* **Problem details**
Pull out all lines from the listing below in which the word "with" appears.
(Excerpted data)
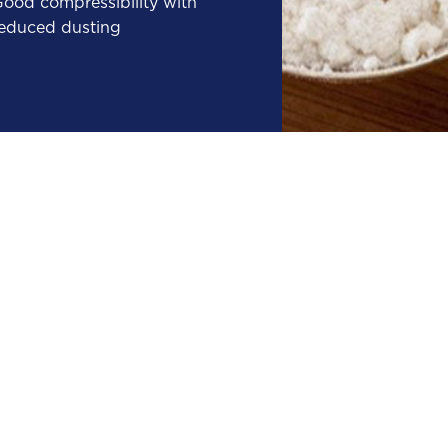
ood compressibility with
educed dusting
(End Excerpted data)
(Excerpted data)
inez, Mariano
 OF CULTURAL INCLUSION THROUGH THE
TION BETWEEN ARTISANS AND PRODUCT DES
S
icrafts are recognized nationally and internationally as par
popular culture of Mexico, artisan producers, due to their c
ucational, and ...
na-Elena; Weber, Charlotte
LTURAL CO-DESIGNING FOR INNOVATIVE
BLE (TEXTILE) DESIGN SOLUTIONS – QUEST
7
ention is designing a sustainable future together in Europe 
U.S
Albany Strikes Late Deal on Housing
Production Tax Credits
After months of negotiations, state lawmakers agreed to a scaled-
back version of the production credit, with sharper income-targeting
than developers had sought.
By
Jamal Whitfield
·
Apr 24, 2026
(End Excerpted data)
* **Solved exercise**
ood compressibility with
back version of the production credit, with sharper income-targeting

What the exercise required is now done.